Since Kitchener and Waterloo both have sections of single direction line (Duke St and Charles, Borden and Ottawa, King and Caroline) it's possible to keep the trains running through the line but it would create weird scheduling issues since you'd get too many trains on one side of the single line sections so it's more complicated doing it that way.
 
Finch LRT does [Thales SelTrac, derived from the Vancouver Skytrain system] primarily to prevent bunching and provide transit control feedback. Being able to slow down the vehicles in-front of a problem is useful for preventing large gaps in service. I'm not sure about Eglinton but I don't see why they would disable CBTC outside of the tunnelled portion: they'll still want to know where the trains are located.

In both cases a human oversight is also required to intervene for roadway traffic concerns.

CBTC does not mean full automation of service.
The version of SelTrac used on the Finch West Line is a supervisory system with extremely limited ability to protect against headway deviation. It's an ATP.

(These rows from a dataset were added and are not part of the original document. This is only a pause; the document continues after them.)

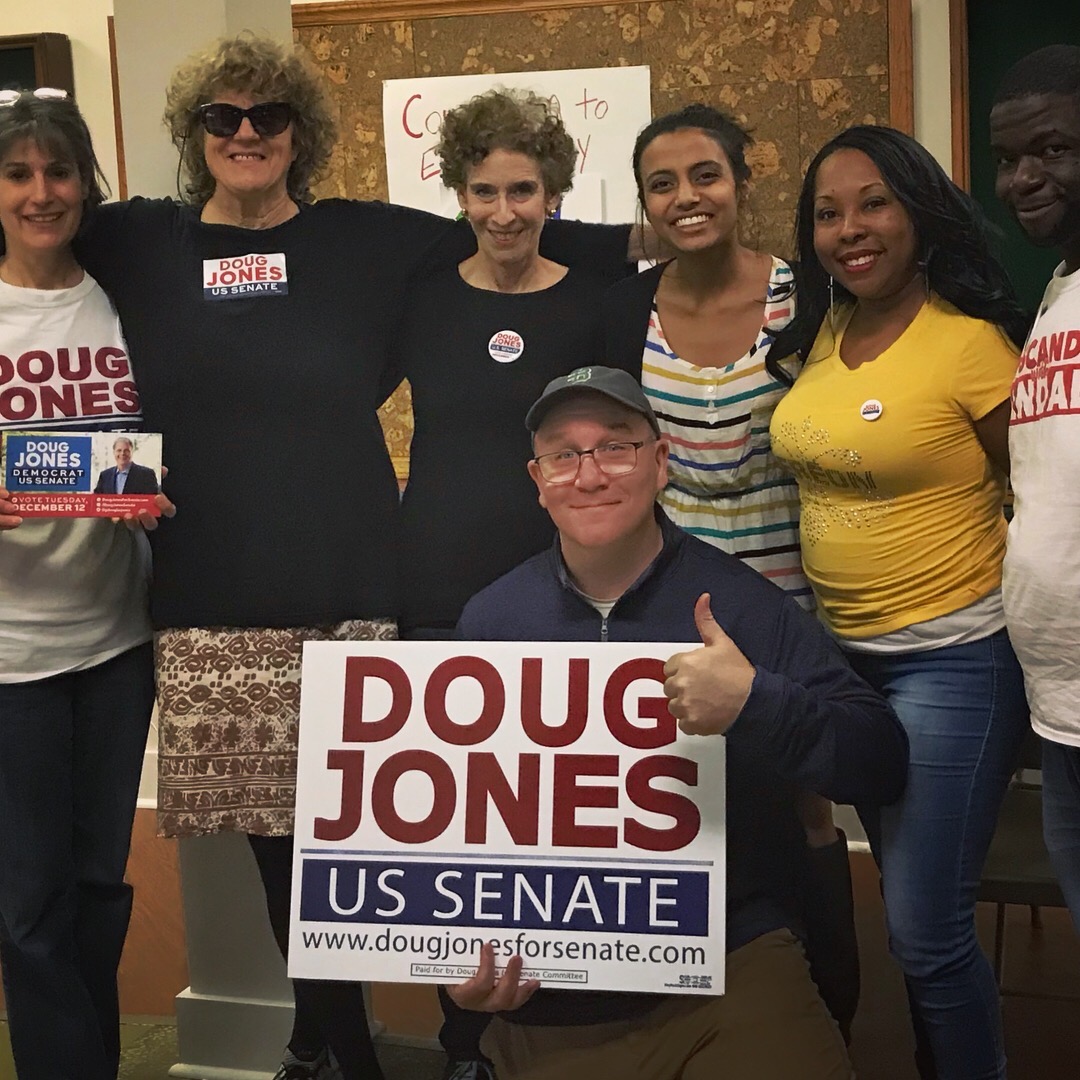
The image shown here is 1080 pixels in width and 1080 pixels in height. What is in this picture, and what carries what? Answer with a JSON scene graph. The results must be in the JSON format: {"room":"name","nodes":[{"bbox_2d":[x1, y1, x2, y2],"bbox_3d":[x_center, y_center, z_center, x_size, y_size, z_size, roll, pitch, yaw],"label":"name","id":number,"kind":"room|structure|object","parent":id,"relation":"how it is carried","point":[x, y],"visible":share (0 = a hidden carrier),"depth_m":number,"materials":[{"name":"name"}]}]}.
{"room":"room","nodes":[
{"label":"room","id":0,"kind":"room"},
{"bbox_2d":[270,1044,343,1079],"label":"sneaker","id":1,"kind":"object","parent":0,"point":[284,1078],"visible":0.89,"depth_m":3.04,"materials":[{"name":"black"}]},
{"bbox_2d":[0,0,1079,926],"bbox_3d":[-0.232,-0.711,4.718,9.723,3.102,0.218,1,9,17],"label":"wall","id":2,"kind":"structure","parent":0,"point":[93,22],"depth_m":4.68,"materials":[{"name":"paint"}]},
{"bbox_2d":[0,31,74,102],"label":"picture frame","id":3,"kind":"object","parent":2,"relation":"attached to","point":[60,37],"visible":0.39,"depth_m":4.97,"materials":[{"name":"brown wood"}]},
{"bbox_2d":[284,0,915,491],"bbox_3d":[0.031,-0.862,4.623,1.753,1.409,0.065,1,9,17],"label":"bulletin board","id":4,"kind":"object","parent":2,"relation":"attached to","point":[420,66],"visible":0.32,"depth_m":4.51,"materials":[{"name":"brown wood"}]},
{"bbox_2d":[383,64,651,226],"bbox_3d":[-0.053,-0.959,4.583,0.660,0.641,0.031,1,9,17],"label":"paper sign","id":5,"kind":"object","parent":4,"relation":"attached to","point":[410,105],"visible":0.51,"depth_m":4.54,"materials":[{"name":"white paper"}]},
{"bbox_2d":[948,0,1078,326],"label":"green board","id":6,"kind":"object","parent":2,"relation":"attached to","point":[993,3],"visible":0.48,"depth_m":4.24,"materials":[{"name":"green"}]},
{"bbox_2d":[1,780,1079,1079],"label":"floor","id":7,"kind":"structure","parent":0,"point":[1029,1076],"depth_m":3.63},
{"bbox_2d":[0,92,173,1079],"bbox_3d":[-0.909,0.173,2.950,0.585,1.774,0.577,1,9,17],"label":"woman","id":8,"kind":"object","parent":7,"relation":"on","point":[57,728],"visible":0.92,"depth_m":2.83},
{"bbox_2d":[0,430,165,518],"bbox_3d":[-0.768,-0.108,2.766,0.284,0.142,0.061,-3,9,-3],"label":"sign","id":9,"kind":"object","parent":8,"relation":"in","point":[83,487],"visible":0.96,"depth_m":2.76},
{"bbox_2d":[110,0,314,1079],"bbox_3d":[-0.636,-0.433,3.279,0.453,2.989,0.437,1,9,17],"label":"column","id":10,"kind":"structure","parent":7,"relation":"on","point":[248,14],"depth_m":3.24,"materials":[{"name":"white paint"}]},
{"bbox_2d":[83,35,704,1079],"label":"person","id":11,"kind":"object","parent":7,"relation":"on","point":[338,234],"visible":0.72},
{"bbox_2d":[197,100,293,138],"bbox_3d":[-0.556,-0.781,3.110,0.191,0.045,0.245,-3,9,-5],"label":"sunglasses","id":12,"kind":"object","parent":11,"relation":"on","point":[235,108],"visible":0.93,"depth_m":3.03,"materials":[{"name":"black plastic"}]},
{"bbox_2d":[201,252,289,301],"bbox_3d":[-0.529,-0.475,2.982,0.134,0.085,0.039,1,9,17],"label":"sticker","id":13,"kind":"object","parent":11,"relation":"attached to","point":[214,294],"visible":0.98,"depth_m":2.98,"materials":[{"name":"white paper"}]},
{"bbox_2d":[388,89,646,1076],"bbox_3d":[-0.028,0.113,3.113,0.516,1.782,0.600,1,9,17],"label":"woman","id":14,"kind":"object","parent":7,"relation":"on","point":[471,435],"visible":0.61,"depth_m":2.97},
{"bbox_2d":[487,329,525,364],"bbox_3d":[-0.063,-0.359,3.057,0.073,0.066,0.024,1,9,17],"label":"round sticker","id":15,"kind":"object","parent":14,"relation":"attached to","point":[515,354],"visible":0.98,"depth_m":3.05,"materials":[{"name":"white"}]},
{"bbox_2d":[435,367,905,1079],"bbox_3d":[0.198,0.452,2.525,0.645,1.353,0.790,-2,9,4],"label":"man","id":16,"kind":"object","parent":7,"relation":"on","point":[618,579],"visible":0.86,"depth_m":2.42},
{"bbox_2d":[285,637,730,999],"bbox_3d":[-0.046,0.387,2.340,0.632,0.482,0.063,-1,9,9],"label":"sign","id":17,"kind":"object","parent":16,"relation":"in","point":[546,851],"visible":0.96,"depth_m":2.33,"materials":[{"name":"white plastic"}]},
{"bbox_2d":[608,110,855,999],"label":"woman","id":18,"kind":"object","parent":7,"relation":"on","point":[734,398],"visible":0.5,"depth_m":2.88},
{"bbox_2d":[768,122,1025,1079],"bbox_3d":[0.623,0.197,2.738,0.494,1.650,0.621,1,9,17],"label":"woman","id":19,"kind":"object","parent":7,"relation":"on","point":[860,388],"visible":0.95,"depth_m":2.56},
{"bbox_2d":[978,727,1078,1004],"bbox_3d":[1.012,0.565,3.102,0.496,0.890,0.522,1,9,17],"label":"chair","id":20,"kind":"object","parent":7,"relation":"on","point":[1047,882],"visible":0.33,"depth_m":3.00,"materials":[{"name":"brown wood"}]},
{"bbox_2d":[991,44,1079,1055],"bbox_3d":[0.953,0.198,2.429,0.545,1.742,0.643,1,9,17],"label":"man","id":21,"kind":"object","parent":7,"relation":"on","point":[1076,728],"visible":0.98,"depth_m":2.37}
]}

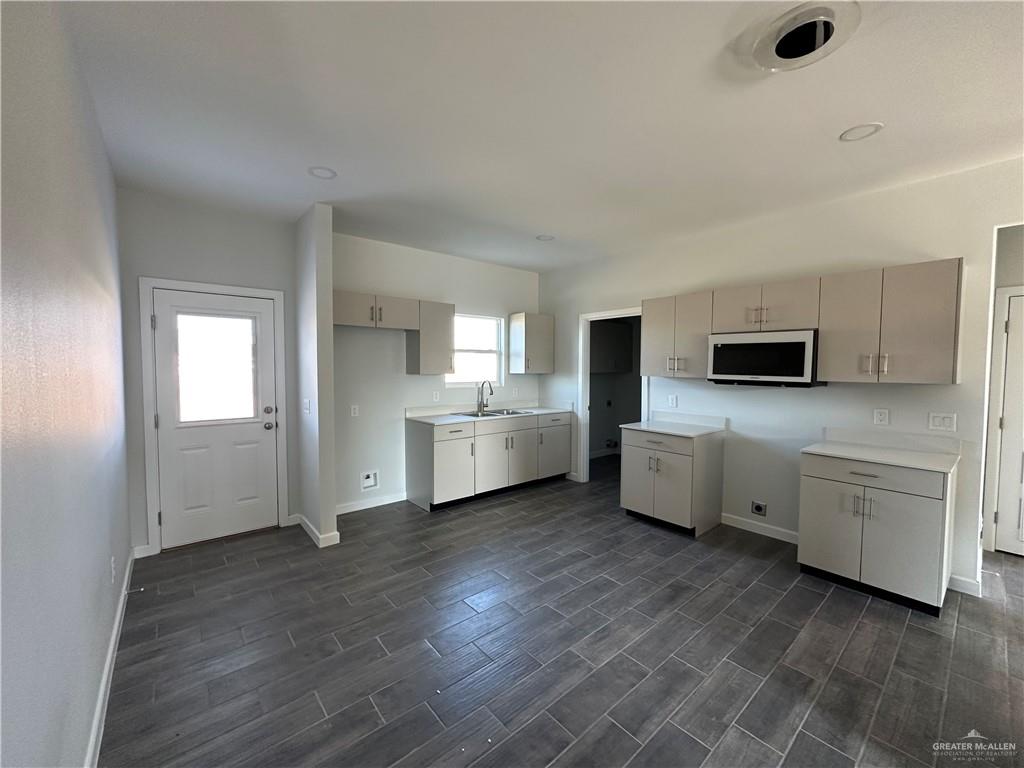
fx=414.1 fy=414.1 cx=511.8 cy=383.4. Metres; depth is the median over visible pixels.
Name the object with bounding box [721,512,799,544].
baseboard
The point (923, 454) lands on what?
countertop
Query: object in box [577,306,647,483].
doorway frame
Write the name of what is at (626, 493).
base cabinet
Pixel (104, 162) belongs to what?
left wall
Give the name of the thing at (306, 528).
baseboard
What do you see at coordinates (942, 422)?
light switch
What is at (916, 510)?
base cabinet
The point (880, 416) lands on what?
wall outlet
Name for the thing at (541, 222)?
ceiling
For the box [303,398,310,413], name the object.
light switch
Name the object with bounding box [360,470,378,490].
water outlet box
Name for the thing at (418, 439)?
base cabinet
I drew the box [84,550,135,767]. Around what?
baseboard
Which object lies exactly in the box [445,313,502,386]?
window
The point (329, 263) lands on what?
partition wall
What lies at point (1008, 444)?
hallway door
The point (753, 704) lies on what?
floor
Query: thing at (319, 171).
recessed light
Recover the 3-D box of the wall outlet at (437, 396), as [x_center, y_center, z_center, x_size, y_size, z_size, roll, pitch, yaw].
[-0.876,0.149,4.747,0.078,0.123,0.017,-2,4,-40]
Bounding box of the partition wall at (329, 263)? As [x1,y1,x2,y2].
[294,199,337,548]
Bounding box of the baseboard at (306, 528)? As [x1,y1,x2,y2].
[293,513,339,546]
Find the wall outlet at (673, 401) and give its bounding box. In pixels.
[667,394,677,407]
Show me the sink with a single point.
(473, 414)
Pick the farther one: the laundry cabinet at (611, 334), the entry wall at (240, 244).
the laundry cabinet at (611, 334)
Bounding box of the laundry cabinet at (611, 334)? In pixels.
[590,320,633,373]
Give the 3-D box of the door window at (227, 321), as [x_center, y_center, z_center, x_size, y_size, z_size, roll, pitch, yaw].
[-2.458,-0.132,3.459,0.565,0.870,0.031,-2,4,-40]
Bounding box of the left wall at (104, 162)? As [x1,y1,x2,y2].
[0,0,131,767]
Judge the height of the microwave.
0.425 m
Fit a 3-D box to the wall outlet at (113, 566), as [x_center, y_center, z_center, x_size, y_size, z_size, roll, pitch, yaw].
[-2.115,0.984,2.197,0.012,0.118,0.071,-2,4,-40]
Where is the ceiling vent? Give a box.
[752,0,860,72]
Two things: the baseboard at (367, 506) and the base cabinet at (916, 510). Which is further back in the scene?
the baseboard at (367, 506)
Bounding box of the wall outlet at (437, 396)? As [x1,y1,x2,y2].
[431,391,439,401]
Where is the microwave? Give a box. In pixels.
[706,329,821,386]
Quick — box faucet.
[476,379,493,411]
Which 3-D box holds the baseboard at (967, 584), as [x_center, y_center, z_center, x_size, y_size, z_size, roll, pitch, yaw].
[2.957,1.322,2.726,0.014,0.101,0.212,-2,4,-40]
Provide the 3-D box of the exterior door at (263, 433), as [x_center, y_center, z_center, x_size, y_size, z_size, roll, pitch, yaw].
[-2.432,0.287,3.452,0.834,2.012,0.118,-2,4,-40]
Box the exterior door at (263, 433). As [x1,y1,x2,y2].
[150,288,280,550]
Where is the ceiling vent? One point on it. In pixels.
(783, 41)
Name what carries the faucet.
on the countertop at (448, 420)
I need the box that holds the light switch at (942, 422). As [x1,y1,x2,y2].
[928,412,956,431]
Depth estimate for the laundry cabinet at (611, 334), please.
6.32 m
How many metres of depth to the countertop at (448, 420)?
4.86 m
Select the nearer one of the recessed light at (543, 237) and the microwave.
the microwave
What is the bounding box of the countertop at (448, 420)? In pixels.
[406,401,573,424]
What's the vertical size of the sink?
0.176 m
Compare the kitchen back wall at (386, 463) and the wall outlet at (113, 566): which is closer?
the wall outlet at (113, 566)
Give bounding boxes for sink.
[453,408,532,417]
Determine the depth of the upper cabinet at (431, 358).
4.38 m
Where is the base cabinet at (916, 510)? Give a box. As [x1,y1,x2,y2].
[797,450,954,614]
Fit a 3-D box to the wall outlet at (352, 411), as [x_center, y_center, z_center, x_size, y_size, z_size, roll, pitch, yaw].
[-1.587,0.270,4.172,0.073,0.118,0.009,-2,4,-40]
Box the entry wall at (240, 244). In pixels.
[116,187,297,556]
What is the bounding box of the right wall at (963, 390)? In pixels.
[540,155,1023,598]
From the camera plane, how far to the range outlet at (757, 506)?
3.64 m
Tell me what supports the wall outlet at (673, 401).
attached to the right wall at (963, 390)
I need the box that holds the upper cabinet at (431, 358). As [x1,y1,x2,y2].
[406,299,455,375]
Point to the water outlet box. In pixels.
(369, 478)
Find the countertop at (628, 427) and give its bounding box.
[621,411,728,436]
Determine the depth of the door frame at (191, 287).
3.23 m
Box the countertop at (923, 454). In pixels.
[802,429,959,472]
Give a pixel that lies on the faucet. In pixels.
(490, 388)
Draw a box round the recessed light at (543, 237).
[535,234,554,241]
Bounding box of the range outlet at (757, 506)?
[750,500,766,516]
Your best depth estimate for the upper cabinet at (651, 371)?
3.88 m
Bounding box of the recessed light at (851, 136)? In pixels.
[840,122,882,141]
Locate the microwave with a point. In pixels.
(796, 345)
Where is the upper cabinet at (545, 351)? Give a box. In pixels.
[509,311,554,373]
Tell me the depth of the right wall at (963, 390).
3.33 m
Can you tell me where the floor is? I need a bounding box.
[101,452,1023,767]
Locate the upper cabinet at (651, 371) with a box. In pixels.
[640,290,712,378]
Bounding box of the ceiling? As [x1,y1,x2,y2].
[59,0,1023,272]
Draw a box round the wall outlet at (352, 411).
[350,404,358,416]
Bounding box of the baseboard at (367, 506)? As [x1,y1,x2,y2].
[336,492,407,514]
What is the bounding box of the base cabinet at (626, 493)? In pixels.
[620,425,724,537]
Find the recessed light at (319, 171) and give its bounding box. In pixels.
[308,166,336,179]
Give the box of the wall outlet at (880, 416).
[873,408,889,425]
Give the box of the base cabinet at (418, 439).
[407,411,570,511]
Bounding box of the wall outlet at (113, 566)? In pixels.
[110,556,116,582]
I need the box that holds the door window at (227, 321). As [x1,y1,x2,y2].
[173,309,258,424]
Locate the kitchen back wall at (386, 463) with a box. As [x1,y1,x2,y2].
[333,231,541,513]
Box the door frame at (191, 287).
[136,276,286,555]
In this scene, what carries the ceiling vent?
attached to the ceiling
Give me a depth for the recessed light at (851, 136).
2.24 m
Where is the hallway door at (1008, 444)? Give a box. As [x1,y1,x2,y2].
[993,286,1023,557]
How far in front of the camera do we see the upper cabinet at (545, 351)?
5.33 m
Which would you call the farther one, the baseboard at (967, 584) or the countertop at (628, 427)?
the countertop at (628, 427)
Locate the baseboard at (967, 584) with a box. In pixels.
[947,574,981,596]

To call it derived from the system used on the Skytrain (and SRT) is also an unfair statement. The interface is very similar, yes. But the back end of the system itself is not nearly as complex as an ATO/ATC system, nor is its level of communication between the equipment and the wayside. SelTrac as much as anything is now just a marketing term with multiple discrete systems being branded under it, rather than describing a set of technologies. For instance, the N/A system used by the TTC's legacy network is now branded as SelTrac as well - and yet, there is very, very little equivalency between it and any ATP or ATC or ATO system.

The system used on the surface sections of the Crosstown is a Bombardier product that is basically their equivalent to the version of SelTrac used on Finch West.